TRL reading group discussion: "Large Language Models(LLMs) on Tabular Data: Prediction, Generation, and Understanding - A Survey"

Authors (in alphabetical order): Cornelius Wolff, Daniel Gomm, Effy Xue Li, Madelon Hulsebos, Zeyu Zhang

For the inaugural session of the Amsterdam Lunch on Table (ALoT) reading group, we read the survey paper - “Large Language Models(LLMs) on Tabular Data: Prediction, Generation, and Understanding - A Survey “ by X. Fang et al.

The survey provides an overview of how LLMs are used across various tasks involving tabular data, specifically from the perspectives of Prediction, Generation, and Understanding. During our discussion, we reflected on the state of the field and surfaced a range of interesting insights and open questions. Here are a few key points raised during the meeting:

Reflections on conceptualization

Tabular Understanding versus Tabular Reasoning. The survey considers tabular understanding to comprehend tasks to be tabular question answering and text-to-SQL. In the data management community, table understanding has been traditionally perceived as a passive process such as inferring “semantic column types”, “matching entities”, and “semantic column relationships”. These understanding tasks do not take a specific query as input. Instead, we consider the suggested question answering tasks to be better reflected by the concept of “tabular reasoning”.

Tabular Question Answering versus Text-to-SQL. Moreover, the survey distinguishes the task of (numeric) tabular QA versus text-to-SQL. We’ve been discussing what the exact difference is, and the common view we had is that tabular QA is the task where some entity poses a question about a given table to a system and receives an answer to it. We consider text-to-SQL as one of the possible methods to yield this answer through code execution, whereas the answer might as well be generated through an LLM reasoning over a table directly. What method is applicable or suitable depends, among other things, on the data source (e.g. data lake with tabular files, relational database, or spreadsheet) and the nature of the question, e.g. an analytical query necessitating joins or more simplistic lookups.

Synergy across Prediction, Generation, and Understanding

Within the survey, tabular data usages are divided into three main categories: Prediction, Generation, and Understanding. This categorization provides a useful framework for grouping relevant tasks and methods. However, we found that these tasks often complement each other in practice. For example, tabular data generation can be used to augment training data to help with fine-tuning and in turn help with Prediction-related tasks. Understanding of the table structure and semantics can improve the prediction and generation. This interplay of tasks suggests thinking beyond narrow task descriptions, but designing a more unified view or shared representations that can help tabular tasks in general.

Characteristics of tabular data

We discussed the data characteristics, and agreed that the need for preprocessing does not seem specific to tabular data as this seems necessary for many modalities, while the type of preprocessing steps may differ.

We also discussed the different terminology across communities for similar concepts. An example is the notion of “context-based interconnection” which is related to the notion of Functional Dependencies in relational databases as well as causal relationships in the machine learning community. Generally, it is an interesting question to investigate how we can identify and leverage these relationships. The DB and ML communities have quite some work on this that could be relevant.

We also find that some properties of tabular data are missing, such as relationships with other tables (for example, as a consequence of database normalisation, or just joinable tables) and dimensionality (the number of rows easily goes up to millions, and certain tasks, e.g. column-level aggregations, need all of them). These characteristics specific to tabular data give rise to challenges across all tasks.

Causal Relations for Tabular Data

Although the survey does not explicitly address it, the presence of causal relationships among different attributes is a fundamental characteristic of tabular data.
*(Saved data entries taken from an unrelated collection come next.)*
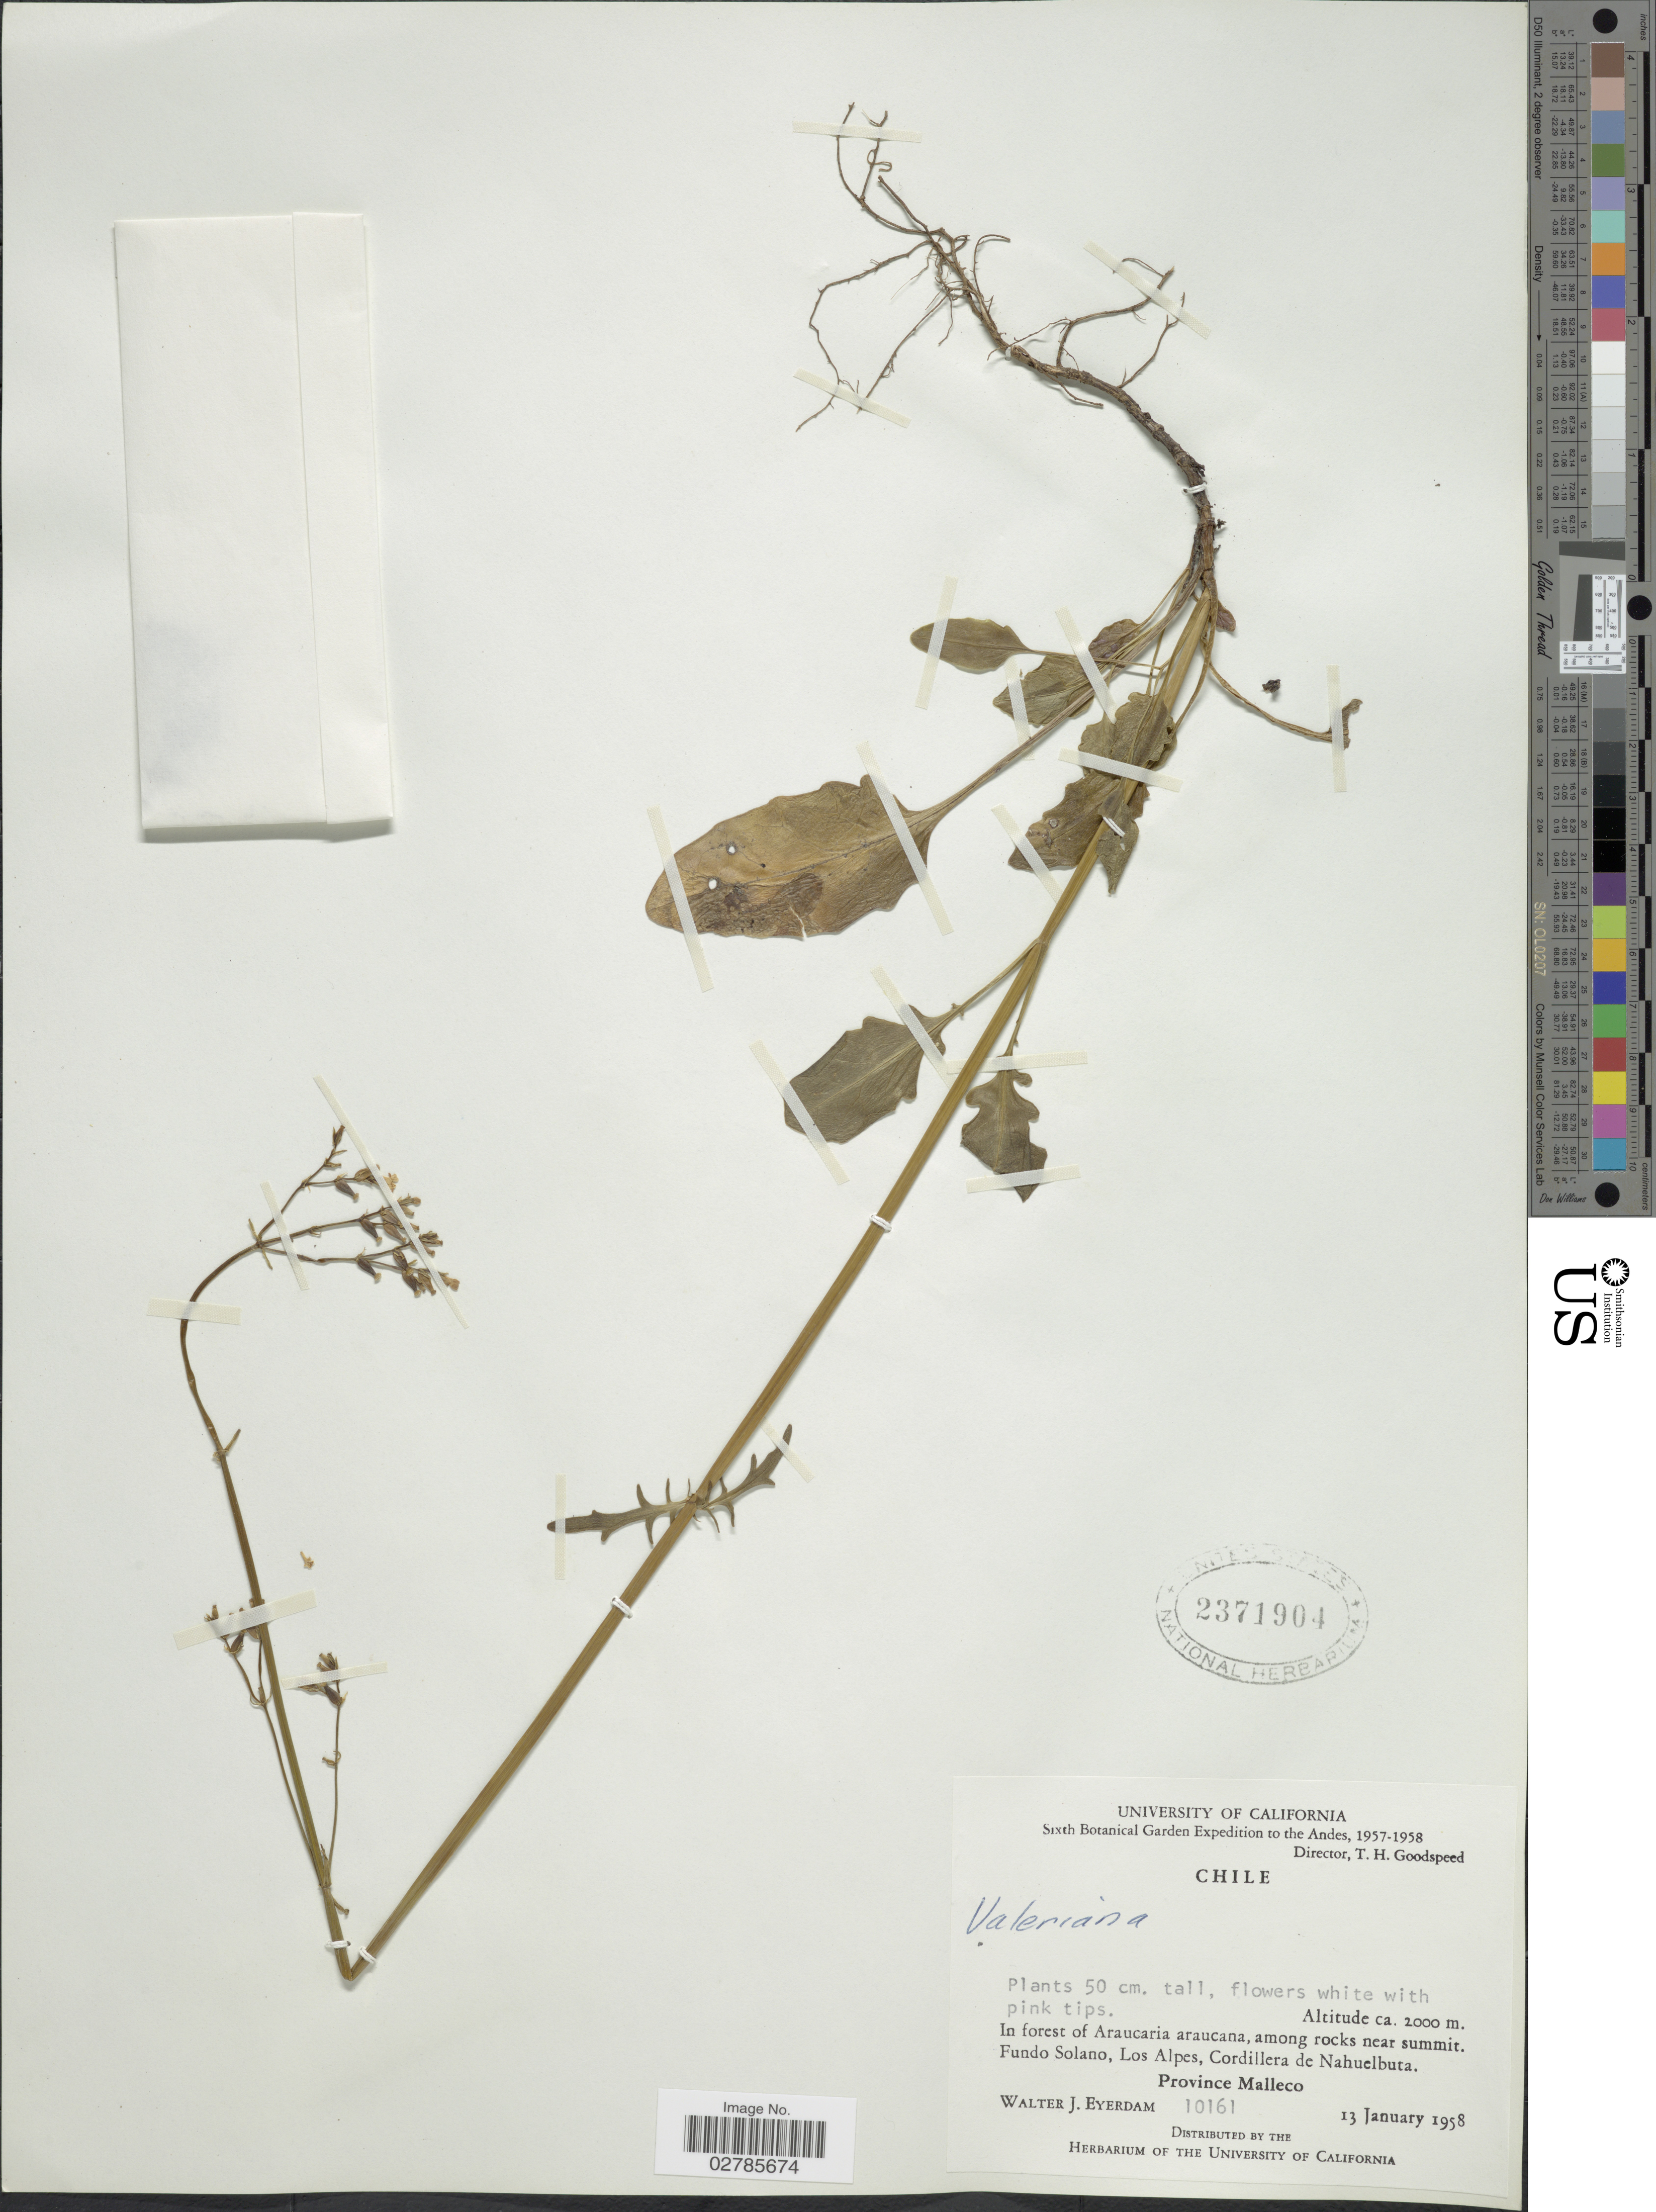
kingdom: Plantae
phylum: Tracheophyta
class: Magnoliopsida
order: Dipsacales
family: Caprifoliaceae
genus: Valeriana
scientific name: Valeriana sp.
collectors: W. J. Eyerdam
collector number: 10161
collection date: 1958-01-13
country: Chile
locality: The Andes, In forest of Araucaria araucana, among rocks near summit. Fundo Solano, Los Alpes, Cordillera de Nahuelbuta, Province Malleco.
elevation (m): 2000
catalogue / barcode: US 2371904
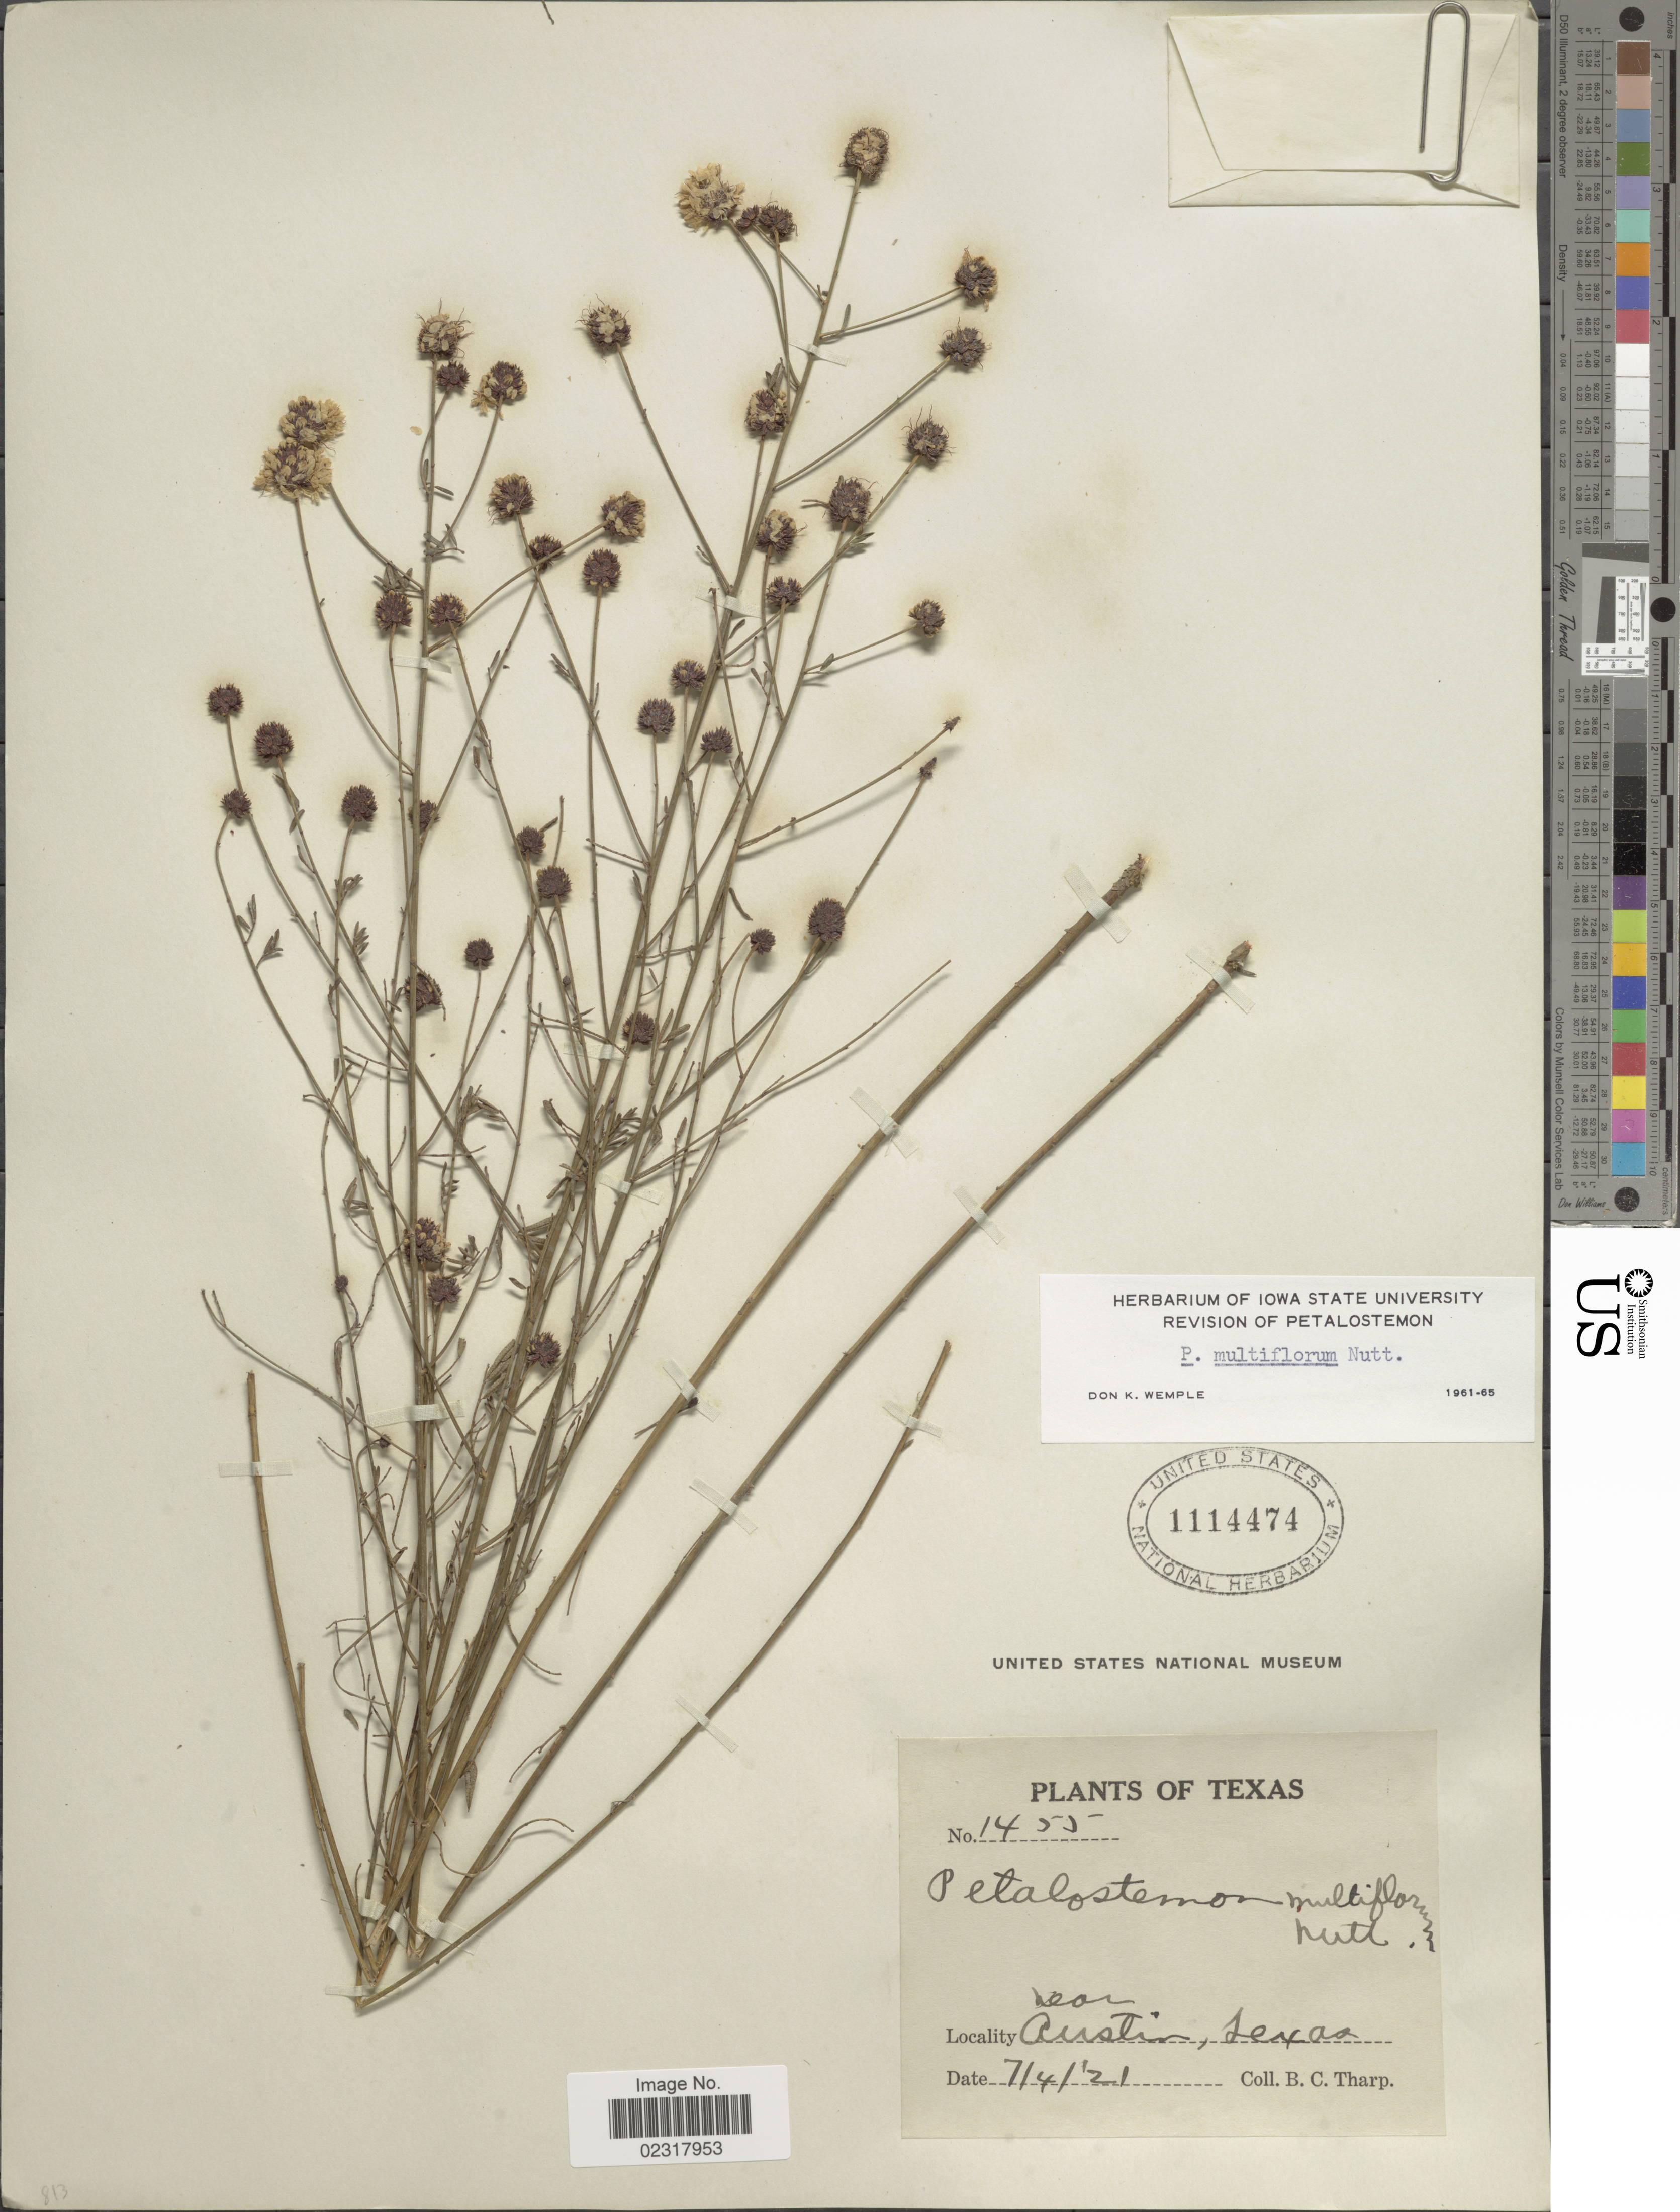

A clear understanding of these causal dependencies enables more effective data profiling, which can yield significant benefits for both data management and system design. For instance, TabPFN leverages synthesized structured causal graphs to enhance the generation of tabular data, substantially improving the pretraining of transformer models for predictive tasks on tables. This provides a strong intuition that language models, too, could benefit from incorporating such causal information.

Future directions

The importance of real-world or realistic datasets. It is especially challenging to find realistic tabular datasets that resemble real-world properties, as tabular data is prevailing in organizations which are typically hesitant or unlikely to publish their data. Attempts have been made to compile more typical tabular datasets (e.g. GitTables, BIRD, etc.) or synthesized dataset (e.g. WikiDBs) but the variety in different domains is large (e.g. healthcare, enterprises, governments) while the types of tables (e.g. relational databases, spreadsheets, doc tables, etc) also vary.

Privacy concerns are common in tabular data contexts. Tabular data is prevailing in organizational contexts. This induces the need for privacy-preserving methods, having high-performing models with sparse or synthetic data inputs, and developing realistic synthetic tabular datasets.